The Pittsburgh Steelers are now into the offseason, following a year in which they had high hopes for Super Bowl success, but ultimately fell short of even reaching the postseason at 8-8. It was a tumultuous season, both on the field and within the roster, and the months to follow figure to have some drama as well, especially in light of the team’s failure to improve upon the year before.
The team made some bold moves over the course of the past year, and some areas of the roster look quite a bit different than they did a year ago, or even at the start of the regular season. Whether due to injuries or otherwise, a lot has transpired, and we’re left to wonder how much more will change prior to September.
How will Ben Roethlisberger’s rehab progress as he winds toward recovery from an elbow injury that cost him almost the entire season? What about some of the key young players, some of whom have already impressed, others still needing quite a bit of growth? Will there be changes to the coaching staff? The front office? Who will they not retain in free agency, and whom might they bring in?

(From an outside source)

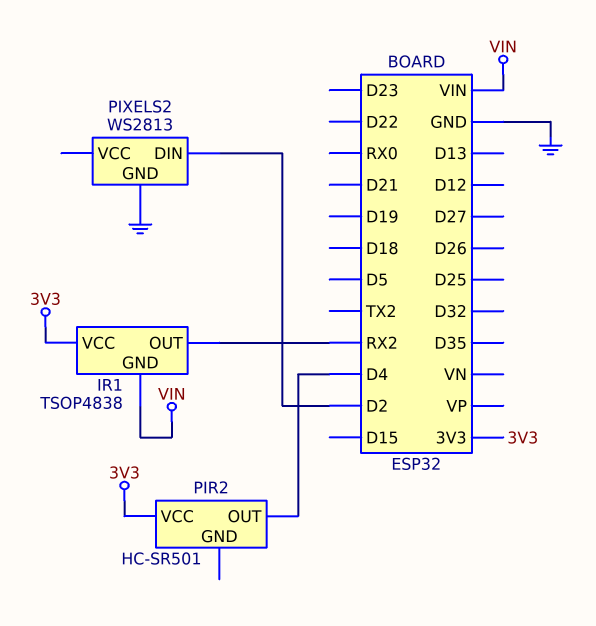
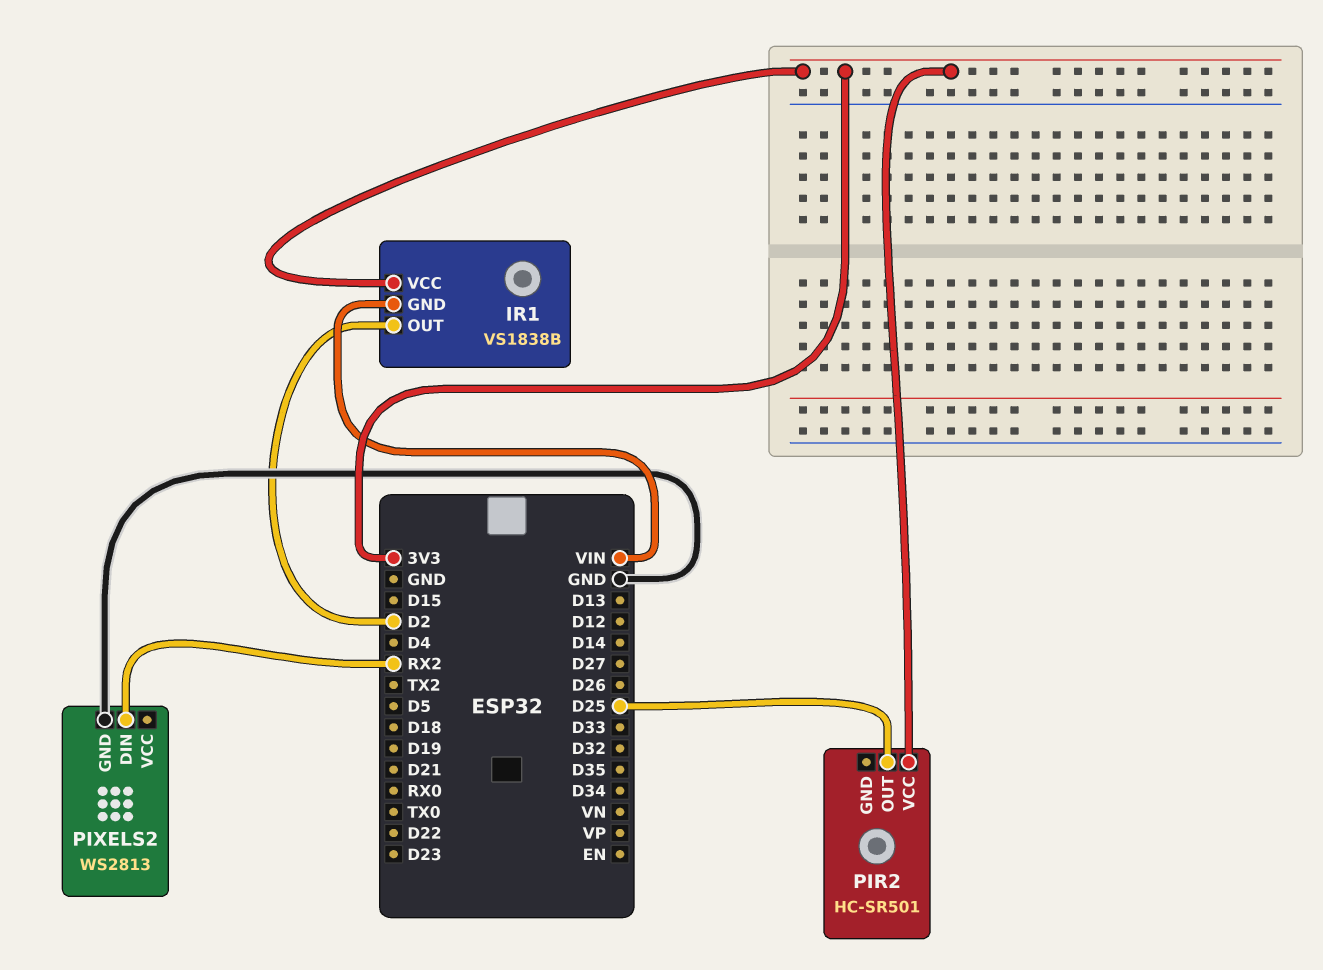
IR1: TSOP4838 -> VS1838B
IR1 pin OUT: RX2 -> D2
PIR2 pin OUT: D4 -> D25
PIXELS2 pin DIN: D2 -> RX2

These are the sorts of questions among many others that we have been exploring on a daily basis and will continue to do so. Football has become a year-round pastime and there is always a question to be asked, though there is rarely a concrete answer, as I’ve learned in my years of doing this.
Question: When will the new league year begin?
As you are surely aware by now, there is virtually no major sporting event set to be going on in the United States for at least the next few weeks, if not more. All active major leagues have suspended operations until further notice. Even the NFL, which is in its offseason, is taking measures and assessing the next steps.
The next step could conceivably to delay the official start of the new league year, set to begin on Wednesday at 4PM. As of this writing, it is still expected to go on as planned, but things could change in a hurry.
Currently, the next major event expected is a resolution to the NFLPA’s voting on the CBA, which will conclude roughly at midnight on Saturday into Sunday. The deadline for the franchise and transition tags come soon after, then the negotiation window opens.
The start of the new league years also coincides with teams being able to agree to contracts with outside free agents. While this could be done without travel, in theory, the majority of cases involve the player traveling to the team’s facility, taking a physical, and signing a contract.
During the 2011 lockout, which lasted from March 12 through July 25, there is no free agency, so this would not exactly be unprecedented. If the league were willing to do this over a labor dispute, it should in theory be willing to do it over an international pandemic.